NOMINEEs for 2011 sunshine awards hall of fame
Patrick Arnold of Trinidad and Tobago—has been involved in the steelband movement of Trinidad and Tobago for over 30 years. He was also the one time president of Pan Trinbago Inc., is a non-profit organization incorporated in Trinidad and Tobago dedicated to the promotion and development of the steelpan and panists worldwide. The organisation has been recognised nationally and internationally for its excellent work spanning several decades.
Cyril Diaz (Deceased) of Trinidad and Tobago—a musician from the 1940s to the 1960s. Diaz musical talent and playing style was very instrumental in enhancing the quality of recording productions. He showed the world that calypso music was world class or on the same level with the more popular forms of artistic compositions. He is known for performing the most difficult and complicated musical arrangements.
John “Buddy” Williams of Trinidad and Tobago—led a calypso band in the 1930s and 1940s. As a saxophonist he enhanced the beautiful melodies of calypso and showed the world that calypso music is world class. Additionally, as a bandleader, many found solace and special moments of leisure as they danced to his music in the dancehalls of Trinidad and Tobago.

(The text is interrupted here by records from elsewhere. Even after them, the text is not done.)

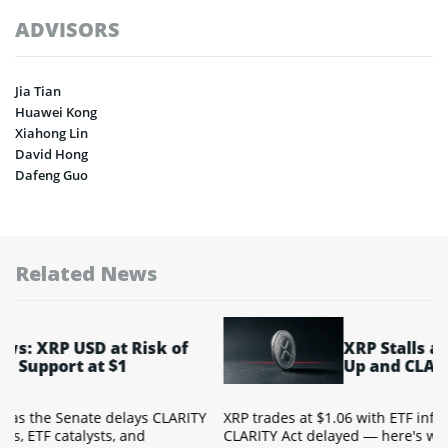
ADVISORS
Jia Tian
Huawei Kong
Xiahong Lin
David Hong
Dafeng Guo
Related News
XRP Stalls at $1.06 as ETF Flows Dry
Up and CLARITY Act Waits
TY
XRP trades at $1.06 with ETF inflows near zero and the
CLARITY Act delayed — here's what the technical setup and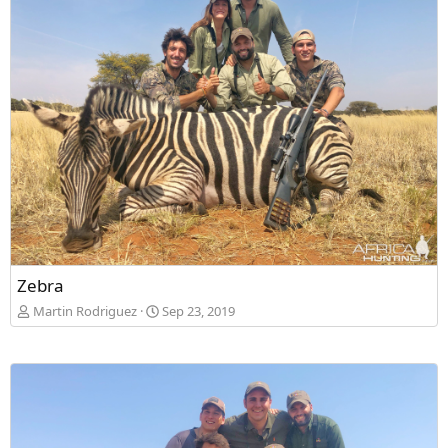
Zebra
Martin Rodriguez
Sep 23, 2019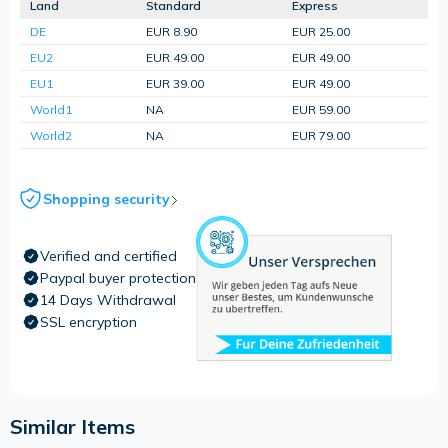
Land
Standard
Express
DE
EUR 8.90
EUR 25.00
EU2
EUR 49.00
EUR 49.00
EU1
EUR 39.00
EUR 49.00
World1
NA
EUR 59.00
World2
NA
EUR 79.00
Shopping security
Verified and certified
Paypal buyer protection
14 Days Withdrawal
SSL encryption
Similar Items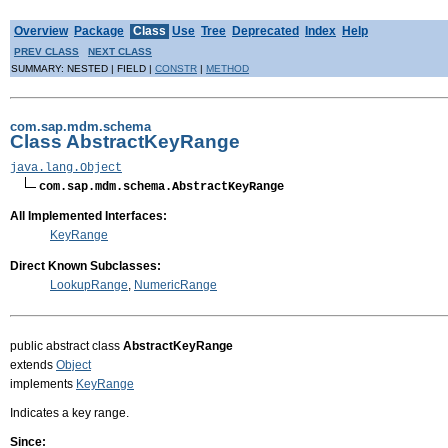
Overview
Package
Class
Use
Tree
Deprecated
Index
Help
PREV CLASS
NEXT CLASS
SUMMARY: NESTED | FIELD |
CONSTR
|
METHOD
com.sap.mdm.schema
Class AbstractKeyRange
java.lang.Object
com.sap.mdm.schema.AbstractKeyRange
All Implemented Interfaces:
KeyRange
Direct Known Subclasses:
LookupRange
,
NumericRange
public abstract class
AbstractKeyRange
extends
Object
implements
KeyRange
Indicates a key range.
Since: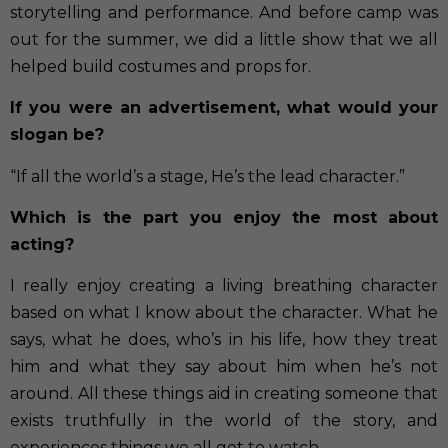
storytelling and performance. And before camp was
out for the summer, we did a little show that we all
helped build costumes and props for.
If you were an advertisement, what would your
slogan be?
“If all the world’s a stage, He’s the lead character.”
Which is the part you enjoy the most about
acting?
I really enjoy creating a living breathing character
based on what I know about the character. What he
says, what he does, who’s in his life, how they treat
him and what they say about him when he’s not
around. All these things aid in creating someone that
exists truthfully in the world of the story, and
experiences things we all get to watch.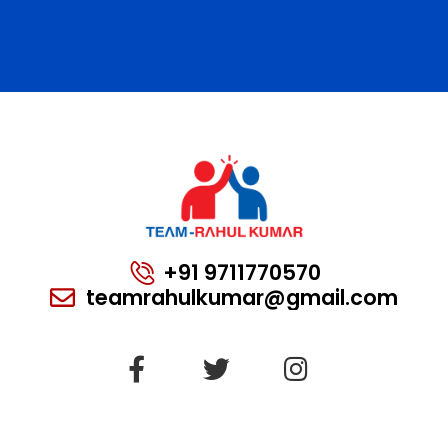
+91 9711770570
teamrahulkumar@gmail.com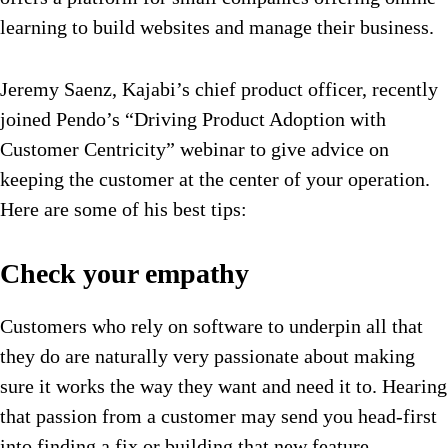
learning to build websites and manage their business.
Jeremy Saenz, Kajabi’s chief product officer, recently
joined Pendo’s “Driving Product Adoption with
Customer Centricity” webinar to give advice on
keeping the customer at the center of your operation.
Here are some of his best tips:
Check your empathy
Customers who rely on software to underpin all that
they do are naturally very passionate about making
sure it works the way they want and need it to. Hearing
that passion from a customer may send you head-first
into finding a fix or building that new feature.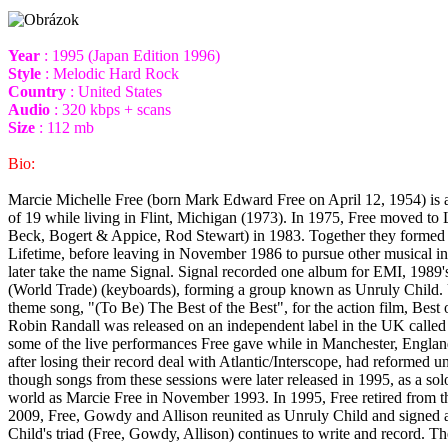
Year
: 1995 (Japan Edition 1996)
Style
: Melodic Hard Rock
Country
: United States
Audio
: 320 kbps + scans
Size
: 112 mb
Bio:
Marcie Michelle Free (born Mark Edward Free on April 12, 1954) is an
of 19 while living in Flint, Michigan (1973). In 1975, Free moved t
Beck, Bogert & Appice, Rod Stewart) in 1983. Together they formed 
Lifetime, before leaving in November 1986 to pursue other musical i
later take the name Signal. Signal recorded one album for EMI, 1989
(World Trade) (keyboards), forming a group known as Unruly Child. Un
theme song, "(To Be) The Best of the Best", for the action film, Best
Robin Randall was released on an independent label in the UK call
some of the live performances Free gave while in Manchester, Englan
after losing their record deal with Atlantic/Interscope, had reforme
though songs from these sessions were later released in 1995, as a so
world as Marcie Free in November 1993. In 1995, Free retired from th
2009, Free, Gowdy and Allison reunited as Unruly Child and signed a 
Child's triad (Free, Gowdy, Allison) continues to write and record.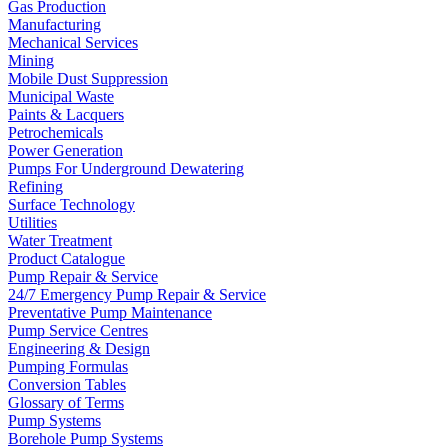
Gas Production
Manufacturing
Mechanical Services
Mining
Mobile Dust Suppression
Municipal Waste
Paints & Lacquers
Petrochemicals
Power Generation
Pumps For Underground Dewatering
Refining
Surface Technology
Utilities
Water Treatment
Product Catalogue
Pump Repair & Service
24/7 Emergency Pump Repair & Service
Preventative Pump Maintenance
Pump Service Centres
Engineering & Design
Pumping Formulas
Conversion Tables
Glossary of Terms
Pump Systems
Borehole Pump Systems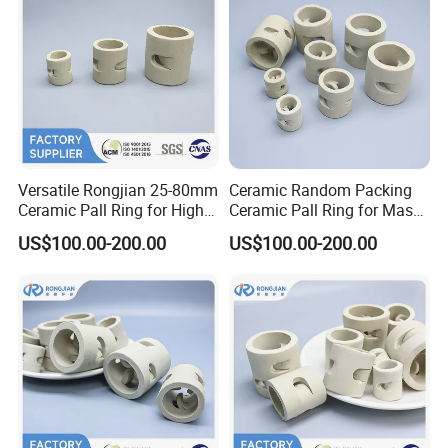
Versatile Rongjian 25-80mm
Ceramic Random Packing
Ceramic Pall Ring for High-
Ceramic Pall Ring for Mass
Efficiency Drying Column
Transfer Scrubber Tower
US$100.00-200.00
US$100.00-200.00
Operations
Packing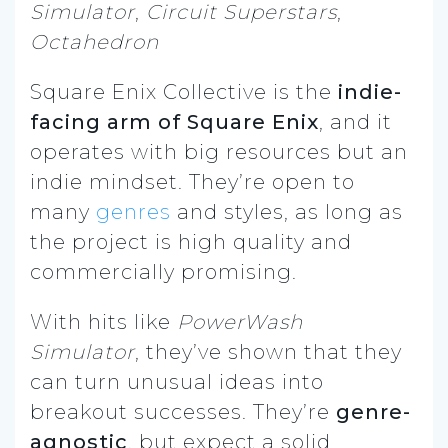
Simulator
,
Circuit Superstars
,
Octahedron
Square Enix Collective is the
indie-
facing arm of Square Enix
, and it
operates with big resources but an
indie mindset. They’re open to
many
genres
and styles, as long as
the project is high quality and
commercially promising.
With hits like
PowerWash
Simulator
, they’ve shown that they
can turn unusual ideas into
breakout successes. They’re
genre-
agnostic
, but expect a solid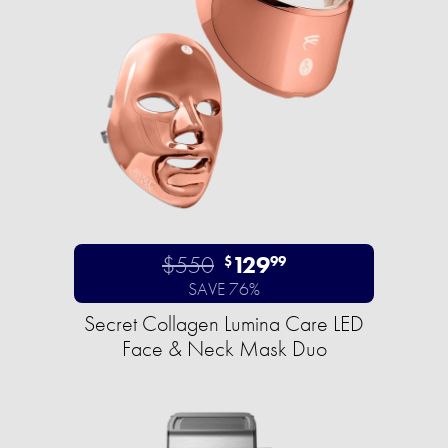
$550
129
$
99
SAVE 76%
Secret Collagen Lumina Care LED
Face & Neck Mask Duo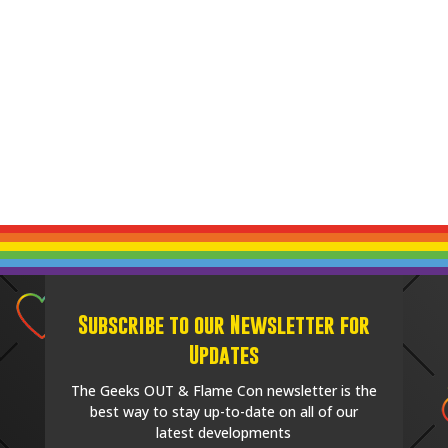
Subscribe to our Newsletter for
Updates
The Geeks OUT & Flame Con newsletter is the
best way to stay up-to-date on all of our
latest developments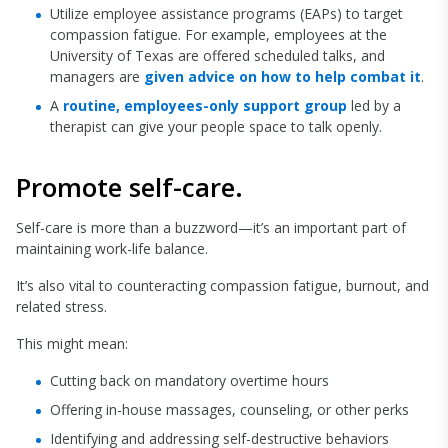
Utilize employee assistance programs (EAPs) to target
compassion fatigue. For example, employees at the
University of Texas are offered scheduled talks, and
managers are
given advice on how to help combat it
.
A
routine, employees-only support group
led by a
therapist can give your people space to talk openly.
Promote self-care.
Self-care is more than a buzzword—it’s an important part of
maintaining work-life balance.
It’s also vital to counteracting compassion fatigue, burnout, and
related stress.
This might mean:
Cutting back on mandatory overtime hours
Offering in-house massages, counseling, or other perks
Identifying and addressing self-destructive behaviors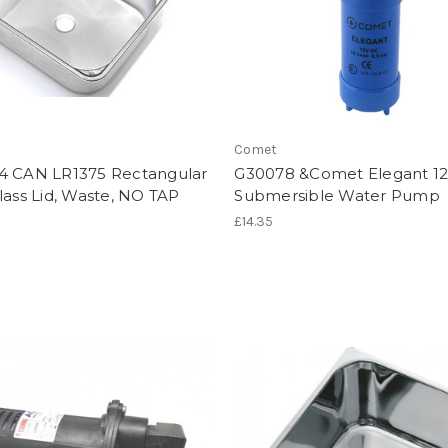
Comet
4 CAN LR1375 Rectangular
G30078 &Comet Elegant 12
lass Lid, Waste, NO TAP
Submersible Water Pump
£14.35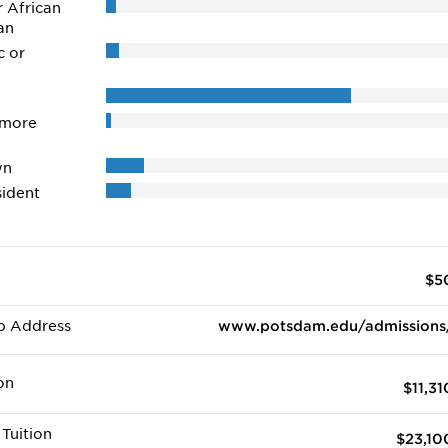
r African
an
c or
 more
wn
ident
$5
b Address
www.potsdam.edu/admissions
on
$11,31
Tuition
$23,10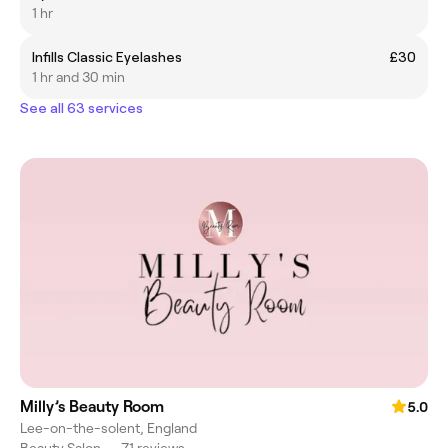
1 hr
Infills Classic Eyelashes
£30
1 hr and 30 min
See all 63 services
Milly’s Beauty Room
5.0
Lee-on-the-solent, England
Beauty Salon
•
71 reviews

Ortniel Bacchus (Tobago Crusoe)—of Trinidad and Tobago, a performing artist, composer, musician, emcee and master of the art form of calypso for over 30 years. He is regarded by many as an extempo genius and ranks with the best in the arts. His compositions are unique and very thought provoking. His ability to address the issues of the day in song, forces the public to always be on the lookout for his new releases. Tobago Crusoe’s passion for the art form of calypso music underscored his performances with excellence and pride.
Judge Verne Hodge of the United States Virgin Island—has for many years used the steelband as a way of reforming children at risk. Instead of fines and jail sentences, he has, as it were, “sentenced/ordered” them into the pan yard. There, they learn life skills to assist their reform thereby making themselves useful citizens of the Virgin Islands.